Despite the Fed's best efforts to relfate, a massive deleveraging process is underway. The Fed has predictably demonstrated in recent weeks that they will do anything to prevent that from happening. They have now committed half their balance sheet to addressing the problem and cut the Fed funds rate 300bps.
Deflation across asset classes is the real issue here. House prices are still falling and will continue to do so into next year. Trillions in home equity will be lost, Americans will be forced to save more and consume less (this is a good thing).
However the stockmarket continues stay up on hopes that things are going to be fine with the Fed acting as backstop and business will get back to normal. As mentioned last month Ron Insana is one of the more sane voices on CNBC and summed up the deflation threat perfectly in a CNBC segment yesterday. Click on the image below too watch interview.

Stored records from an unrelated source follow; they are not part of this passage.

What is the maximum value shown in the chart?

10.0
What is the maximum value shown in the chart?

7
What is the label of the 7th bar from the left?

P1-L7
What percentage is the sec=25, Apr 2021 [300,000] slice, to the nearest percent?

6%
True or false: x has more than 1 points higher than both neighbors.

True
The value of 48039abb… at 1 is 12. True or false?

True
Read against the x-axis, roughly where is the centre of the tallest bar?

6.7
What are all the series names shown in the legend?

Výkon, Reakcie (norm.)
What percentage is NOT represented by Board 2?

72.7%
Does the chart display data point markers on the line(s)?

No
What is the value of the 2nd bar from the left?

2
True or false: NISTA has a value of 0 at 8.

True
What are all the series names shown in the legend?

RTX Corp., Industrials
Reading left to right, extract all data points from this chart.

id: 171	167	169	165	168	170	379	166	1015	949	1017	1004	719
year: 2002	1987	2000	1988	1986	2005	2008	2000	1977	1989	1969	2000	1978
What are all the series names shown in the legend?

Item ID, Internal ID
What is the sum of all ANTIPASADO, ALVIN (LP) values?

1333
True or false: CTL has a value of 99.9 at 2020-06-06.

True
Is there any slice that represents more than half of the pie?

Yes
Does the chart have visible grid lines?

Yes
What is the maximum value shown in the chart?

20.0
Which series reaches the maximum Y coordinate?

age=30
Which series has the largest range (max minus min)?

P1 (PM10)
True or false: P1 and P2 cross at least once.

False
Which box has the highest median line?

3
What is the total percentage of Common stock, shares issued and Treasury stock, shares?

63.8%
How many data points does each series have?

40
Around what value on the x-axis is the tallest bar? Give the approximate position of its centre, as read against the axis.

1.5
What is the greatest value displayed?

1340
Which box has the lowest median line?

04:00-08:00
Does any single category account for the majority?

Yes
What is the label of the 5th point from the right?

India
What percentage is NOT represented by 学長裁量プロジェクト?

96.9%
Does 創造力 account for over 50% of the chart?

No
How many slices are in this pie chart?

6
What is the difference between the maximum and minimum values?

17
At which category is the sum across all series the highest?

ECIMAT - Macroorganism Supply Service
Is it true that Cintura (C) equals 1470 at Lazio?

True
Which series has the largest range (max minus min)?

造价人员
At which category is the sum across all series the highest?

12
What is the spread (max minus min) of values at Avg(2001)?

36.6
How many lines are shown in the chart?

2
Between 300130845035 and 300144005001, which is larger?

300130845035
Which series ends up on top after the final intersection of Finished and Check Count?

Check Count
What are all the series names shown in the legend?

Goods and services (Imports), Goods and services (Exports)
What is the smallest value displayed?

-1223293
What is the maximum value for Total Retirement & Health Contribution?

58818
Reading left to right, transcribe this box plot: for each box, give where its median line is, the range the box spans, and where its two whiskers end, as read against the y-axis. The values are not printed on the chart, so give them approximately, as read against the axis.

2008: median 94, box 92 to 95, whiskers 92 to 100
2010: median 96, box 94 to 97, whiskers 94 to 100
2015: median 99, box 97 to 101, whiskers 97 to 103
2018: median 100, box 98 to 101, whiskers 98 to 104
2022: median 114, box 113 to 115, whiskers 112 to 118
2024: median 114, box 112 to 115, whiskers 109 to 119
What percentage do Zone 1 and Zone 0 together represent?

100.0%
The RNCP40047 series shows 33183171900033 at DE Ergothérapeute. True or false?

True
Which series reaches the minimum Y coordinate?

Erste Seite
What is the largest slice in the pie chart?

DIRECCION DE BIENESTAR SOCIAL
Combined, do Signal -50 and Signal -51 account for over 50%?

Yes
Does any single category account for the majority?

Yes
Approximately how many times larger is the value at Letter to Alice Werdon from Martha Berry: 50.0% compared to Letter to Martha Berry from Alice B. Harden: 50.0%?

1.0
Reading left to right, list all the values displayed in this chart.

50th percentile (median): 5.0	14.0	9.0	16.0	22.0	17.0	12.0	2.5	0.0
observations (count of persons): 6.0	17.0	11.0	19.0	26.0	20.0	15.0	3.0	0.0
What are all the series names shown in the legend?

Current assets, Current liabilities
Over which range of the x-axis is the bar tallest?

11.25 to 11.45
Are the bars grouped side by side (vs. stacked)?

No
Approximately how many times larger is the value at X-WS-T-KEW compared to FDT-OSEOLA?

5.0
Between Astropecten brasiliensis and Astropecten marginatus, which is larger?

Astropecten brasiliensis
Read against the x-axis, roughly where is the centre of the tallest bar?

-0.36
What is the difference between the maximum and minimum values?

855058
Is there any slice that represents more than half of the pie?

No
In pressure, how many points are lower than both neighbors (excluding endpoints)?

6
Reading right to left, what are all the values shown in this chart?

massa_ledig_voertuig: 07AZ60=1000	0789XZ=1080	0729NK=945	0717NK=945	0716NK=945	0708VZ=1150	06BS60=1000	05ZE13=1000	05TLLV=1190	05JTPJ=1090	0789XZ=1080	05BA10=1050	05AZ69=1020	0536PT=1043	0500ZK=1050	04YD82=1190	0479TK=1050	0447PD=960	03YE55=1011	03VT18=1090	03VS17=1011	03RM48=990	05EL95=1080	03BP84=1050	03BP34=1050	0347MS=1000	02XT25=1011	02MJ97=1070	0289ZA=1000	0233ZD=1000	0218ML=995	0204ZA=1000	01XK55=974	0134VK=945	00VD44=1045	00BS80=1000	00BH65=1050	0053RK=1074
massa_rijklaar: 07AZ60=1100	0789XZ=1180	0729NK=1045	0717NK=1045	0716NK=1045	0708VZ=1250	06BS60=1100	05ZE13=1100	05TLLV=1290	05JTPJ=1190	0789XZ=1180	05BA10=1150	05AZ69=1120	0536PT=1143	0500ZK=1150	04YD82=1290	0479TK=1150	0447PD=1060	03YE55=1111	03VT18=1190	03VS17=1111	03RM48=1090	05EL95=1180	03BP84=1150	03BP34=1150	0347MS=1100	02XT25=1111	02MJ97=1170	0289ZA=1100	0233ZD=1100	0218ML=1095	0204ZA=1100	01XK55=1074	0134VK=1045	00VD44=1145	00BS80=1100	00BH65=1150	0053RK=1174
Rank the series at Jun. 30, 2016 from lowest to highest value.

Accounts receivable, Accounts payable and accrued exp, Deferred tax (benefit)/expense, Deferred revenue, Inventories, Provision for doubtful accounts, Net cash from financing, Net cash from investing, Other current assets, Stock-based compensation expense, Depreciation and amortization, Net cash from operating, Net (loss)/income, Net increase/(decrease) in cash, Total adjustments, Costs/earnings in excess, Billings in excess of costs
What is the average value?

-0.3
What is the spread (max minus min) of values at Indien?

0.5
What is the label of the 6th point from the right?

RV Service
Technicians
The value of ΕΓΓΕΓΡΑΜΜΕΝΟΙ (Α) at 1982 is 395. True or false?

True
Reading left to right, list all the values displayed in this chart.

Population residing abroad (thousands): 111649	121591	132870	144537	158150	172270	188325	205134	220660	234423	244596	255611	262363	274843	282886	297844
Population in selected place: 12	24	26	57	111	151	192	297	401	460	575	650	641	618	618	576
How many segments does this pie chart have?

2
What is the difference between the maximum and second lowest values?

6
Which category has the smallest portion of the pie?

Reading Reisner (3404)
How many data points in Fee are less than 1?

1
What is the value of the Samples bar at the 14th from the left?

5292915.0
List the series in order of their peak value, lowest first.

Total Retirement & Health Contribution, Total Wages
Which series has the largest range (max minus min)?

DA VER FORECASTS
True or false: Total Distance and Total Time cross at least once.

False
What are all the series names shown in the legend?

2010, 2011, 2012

If you can't be arsed to watch it, this is the money quote:
I can promise you that if this thing goes farther than it is currently going in terms of the systemic financial risk, we will worry much more about deflation and recession than we worry about consumer price inflation.
Spot on Ronny boy, deflation is the threat. However, I hear you say, currently we have flat or possibly negative economic growth and rising inflation, is that not stagflation? Maybe, but remember that stagflation is just the transition from inflation to deflation. Inflation has a lagging effect, it will eventually come down along with a continued fall in asset prices.